露独立系メディア「プロエクト」は4月、高齢となったプーチン氏が医師の巨大なチームを有しているとするリポートを公表した。腫瘍外科医が4年間で35回、計166日間もプーチン氏と過ごしたとされている。
前出のデーリー・メール紙や米紙ニューヨーク・ポストは、プーチン氏が手術を受けた場合、側近の1人、ニコライ・パトルシェフ安全保障会議書記が短期的にウクライナ侵攻の主導権を握る可能性があると報じた。
パトルシェフ氏は、プーチン氏と同様、ソ連国家保安委員会(KGB)出身で、ロシア連邦保安局(FSB)長官もプーチン氏の後継として1999年から2008年まで務めた。BBC(日本語電子版)の人物評では、「大統領に対してパトルシェフ氏ほどの影響力を持つ人はわずかだ」としている。
プーチン氏の本当の体調については分からない部分も多い。ただ、中村氏は「病状の事実関係とは別に、こうした情報が表面化すること自体がクレムリン内部の様子を示しているといえる。戦況が泥沼化するにつれて、侵攻支持派にも反発が増えているのではないか」と語る。
3日付の英紙ザ・サン(電子版)は「ウラジーミル最後の日」と題した記事で、「ロシア軍と保安機関の幹部が、脆弱で病弱な専制君主の致命的な戦争への対応にますます不満を募らせている」という元米軍将官の発言を紹介した。
また、ロシア軍が首都キーウ(キエフ)を撤退し、東部ドンバスなどに転じた作戦について、シロビキ(軍・治安機関出身者の派閥)が「重大な誤り」だと非難したとし、2年以内に取り巻きによる「宮廷クーデター」でプーチン氏が失脚する可能性もあるとする情報分析を伝えた。

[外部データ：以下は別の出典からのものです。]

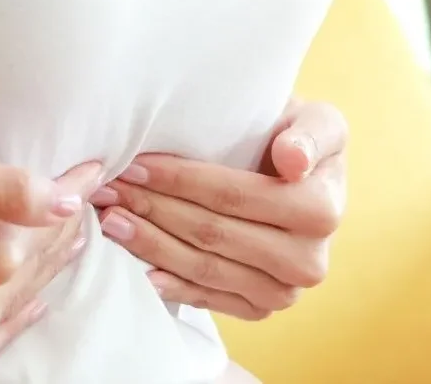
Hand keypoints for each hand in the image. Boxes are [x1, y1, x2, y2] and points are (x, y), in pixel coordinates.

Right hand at [0, 143, 100, 382]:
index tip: (93, 172)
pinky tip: (17, 308)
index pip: (51, 227)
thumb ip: (2, 188)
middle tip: (79, 206)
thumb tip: (64, 200)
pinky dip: (4, 323)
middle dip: (63, 234)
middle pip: (38, 270)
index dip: (74, 194)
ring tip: (58, 247)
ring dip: (41, 277)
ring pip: (14, 311)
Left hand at [91, 100, 346, 319]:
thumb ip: (310, 134)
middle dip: (152, 208)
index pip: (233, 195)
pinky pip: (205, 298)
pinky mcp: (260, 310)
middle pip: (211, 233)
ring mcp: (284, 292)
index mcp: (321, 210)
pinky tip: (137, 267)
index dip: (180, 180)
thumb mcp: (316, 121)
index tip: (135, 164)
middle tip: (108, 190)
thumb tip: (293, 162)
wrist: (301, 180)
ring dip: (149, 244)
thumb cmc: (295, 139)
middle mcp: (308, 261)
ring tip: (110, 219)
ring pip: (202, 268)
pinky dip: (168, 282)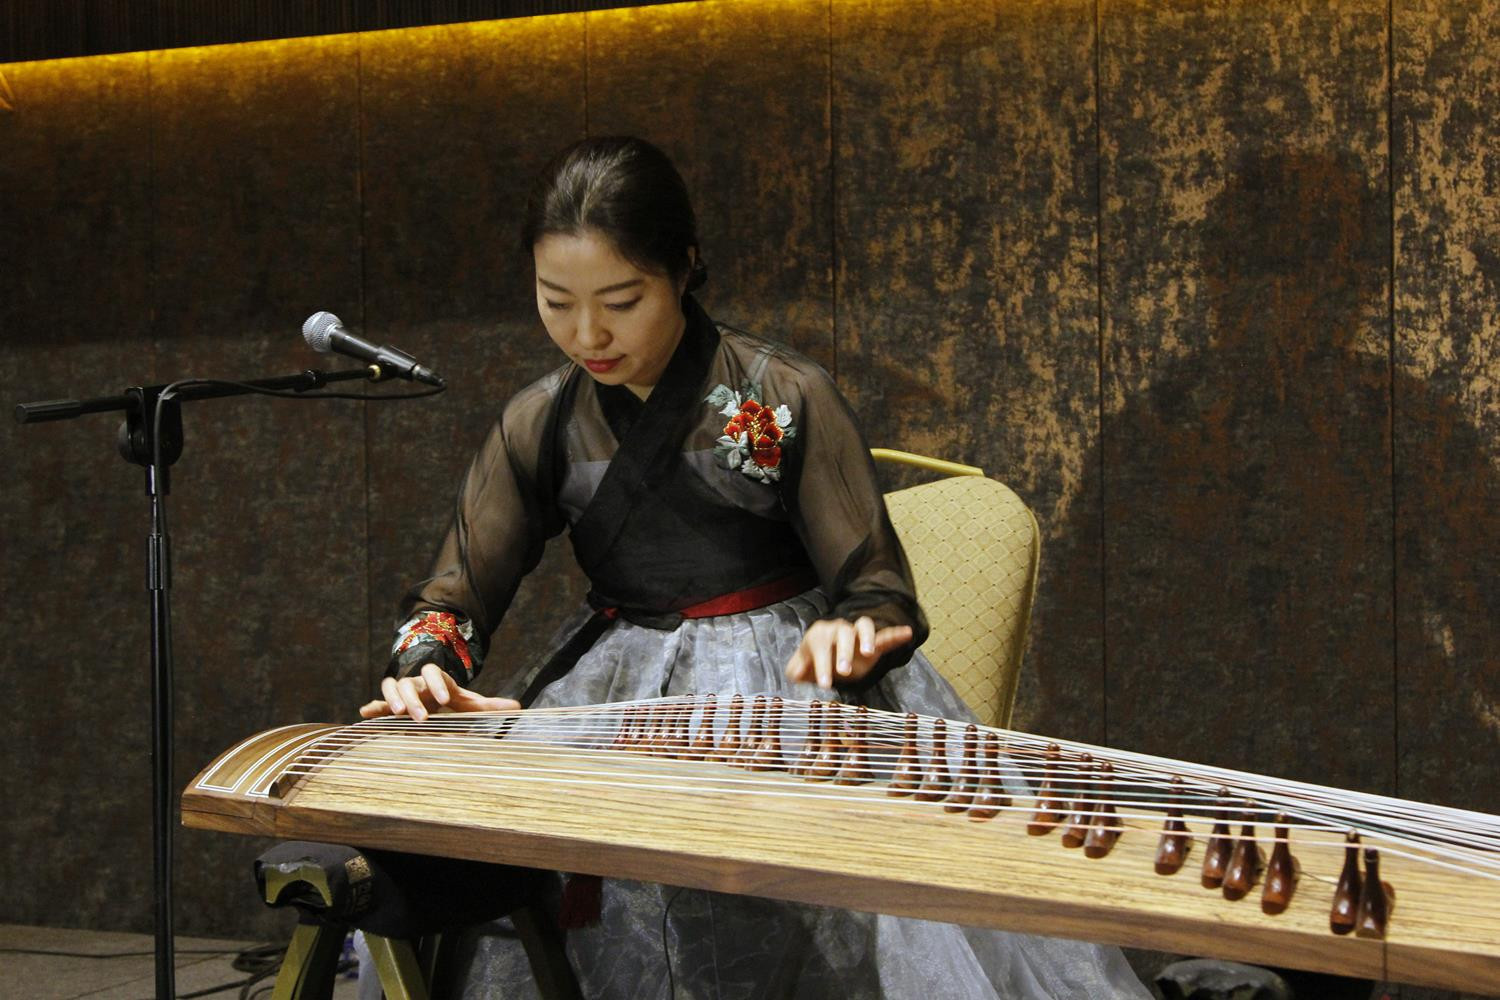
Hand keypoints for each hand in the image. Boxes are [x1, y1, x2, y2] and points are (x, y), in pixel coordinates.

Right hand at [358, 662, 519, 721]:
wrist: (431, 694)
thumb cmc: (450, 699)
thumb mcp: (468, 701)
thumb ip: (489, 705)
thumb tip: (519, 707)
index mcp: (436, 679)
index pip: (435, 673)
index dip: (439, 684)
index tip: (447, 701)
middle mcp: (417, 682)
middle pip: (411, 683)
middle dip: (415, 699)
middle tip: (422, 718)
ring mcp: (401, 691)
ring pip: (392, 687)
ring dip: (392, 700)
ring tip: (395, 714)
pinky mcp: (388, 703)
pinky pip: (378, 702)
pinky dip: (372, 708)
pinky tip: (364, 715)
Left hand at [783, 616, 913, 688]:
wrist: (828, 651)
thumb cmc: (815, 659)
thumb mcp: (802, 667)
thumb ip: (796, 670)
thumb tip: (796, 675)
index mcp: (820, 634)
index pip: (821, 646)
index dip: (822, 665)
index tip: (825, 685)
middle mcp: (839, 629)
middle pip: (843, 633)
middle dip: (844, 652)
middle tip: (844, 671)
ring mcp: (857, 634)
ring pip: (864, 626)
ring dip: (866, 637)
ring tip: (869, 652)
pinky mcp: (874, 642)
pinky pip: (885, 634)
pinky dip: (896, 634)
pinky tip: (907, 632)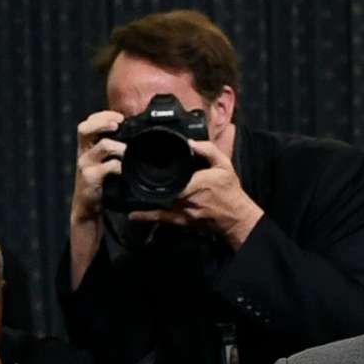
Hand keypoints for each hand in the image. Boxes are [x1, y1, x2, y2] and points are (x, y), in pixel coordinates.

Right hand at [71, 110, 125, 225]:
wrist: (87, 207)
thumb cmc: (99, 182)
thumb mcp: (101, 162)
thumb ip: (111, 148)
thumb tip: (135, 135)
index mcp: (86, 146)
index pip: (88, 122)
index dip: (103, 116)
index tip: (120, 118)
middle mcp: (83, 153)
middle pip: (85, 128)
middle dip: (103, 122)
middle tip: (119, 124)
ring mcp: (86, 165)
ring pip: (103, 146)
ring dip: (120, 146)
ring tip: (129, 151)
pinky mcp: (90, 178)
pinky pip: (109, 167)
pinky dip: (121, 166)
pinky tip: (126, 169)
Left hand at [128, 137, 264, 247]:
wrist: (235, 217)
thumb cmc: (230, 191)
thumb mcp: (224, 165)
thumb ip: (208, 151)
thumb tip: (190, 142)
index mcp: (195, 183)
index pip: (171, 174)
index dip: (156, 167)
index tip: (142, 159)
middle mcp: (185, 198)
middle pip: (160, 187)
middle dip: (146, 178)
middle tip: (129, 169)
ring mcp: (181, 211)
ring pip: (157, 202)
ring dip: (142, 195)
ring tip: (128, 187)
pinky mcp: (181, 221)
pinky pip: (160, 219)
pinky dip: (145, 217)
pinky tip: (133, 215)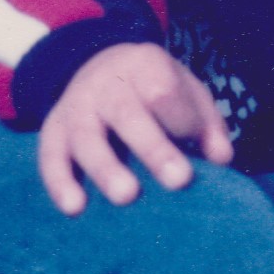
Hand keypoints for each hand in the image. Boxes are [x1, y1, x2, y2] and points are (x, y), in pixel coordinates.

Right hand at [34, 40, 234, 215]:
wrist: (96, 65)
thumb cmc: (154, 88)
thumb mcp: (185, 91)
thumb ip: (206, 123)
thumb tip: (222, 158)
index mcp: (144, 66)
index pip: (163, 90)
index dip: (181, 118)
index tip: (195, 143)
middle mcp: (106, 85)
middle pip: (127, 113)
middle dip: (153, 147)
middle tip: (179, 179)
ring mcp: (76, 108)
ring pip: (87, 137)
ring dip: (106, 168)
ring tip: (127, 196)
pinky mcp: (53, 132)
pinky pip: (50, 157)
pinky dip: (59, 183)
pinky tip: (75, 208)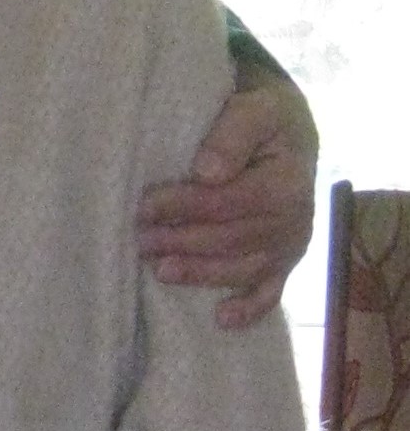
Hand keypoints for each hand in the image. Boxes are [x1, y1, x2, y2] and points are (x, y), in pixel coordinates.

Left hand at [137, 73, 317, 329]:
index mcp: (287, 183)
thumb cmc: (265, 123)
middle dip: (180, 240)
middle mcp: (292, 221)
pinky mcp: (283, 266)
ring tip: (159, 270)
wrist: (290, 139)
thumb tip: (205, 172)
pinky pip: (269, 294)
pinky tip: (221, 320)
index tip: (143, 205)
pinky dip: (248, 310)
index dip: (183, 205)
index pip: (227, 201)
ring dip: (199, 273)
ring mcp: (288, 248)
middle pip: (228, 238)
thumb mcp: (256, 110)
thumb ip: (233, 133)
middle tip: (138, 240)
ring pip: (239, 269)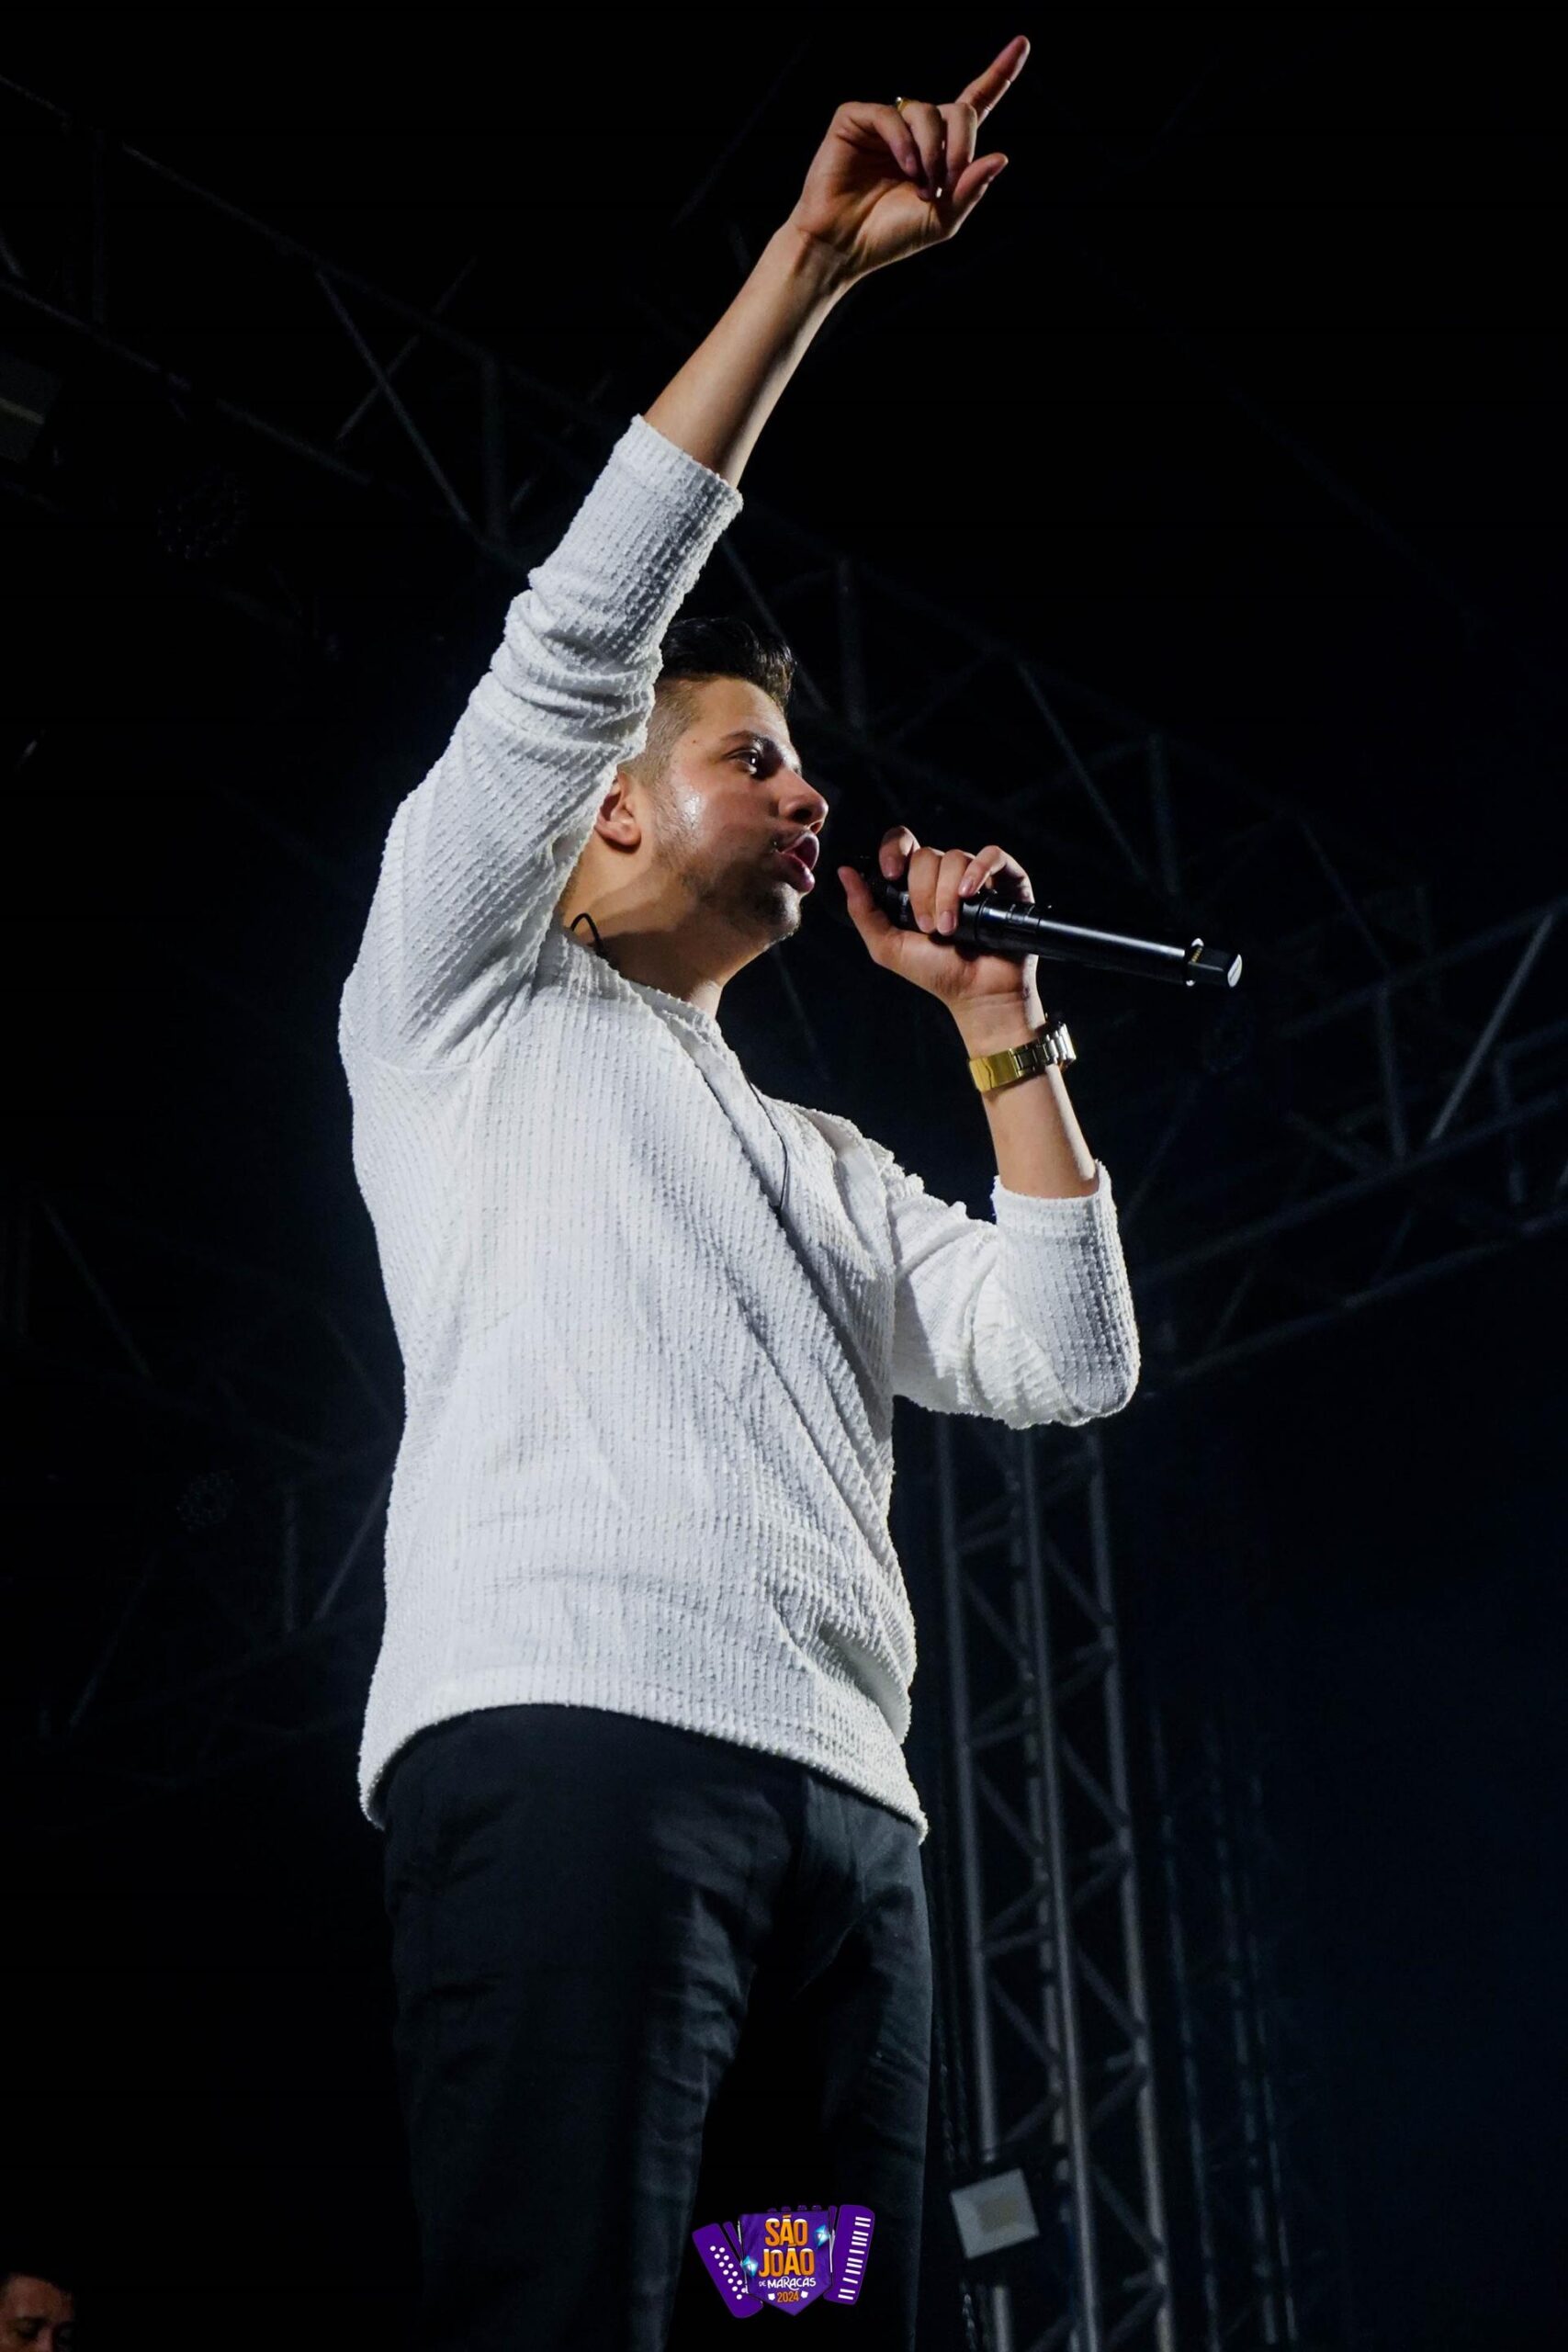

国内の混乱はウクライナ侵攻にどのような影響を与えるのか。前出の中村氏は「プーチン氏は自身の『北大西洋条約機構(NATO)を崩壊させる』という野望の達成に向けて、精神的に追い詰められている可能性がある。さらに戦況が悪化すれば、権力闘争の中で巻き返しを図ろうとする強硬派の発言力が増し、プーチン氏が権力の座から退場せざるをえない状況が生まれてくるのではないか。自身が始めた侵攻で自爆する形だ」との見解を示した。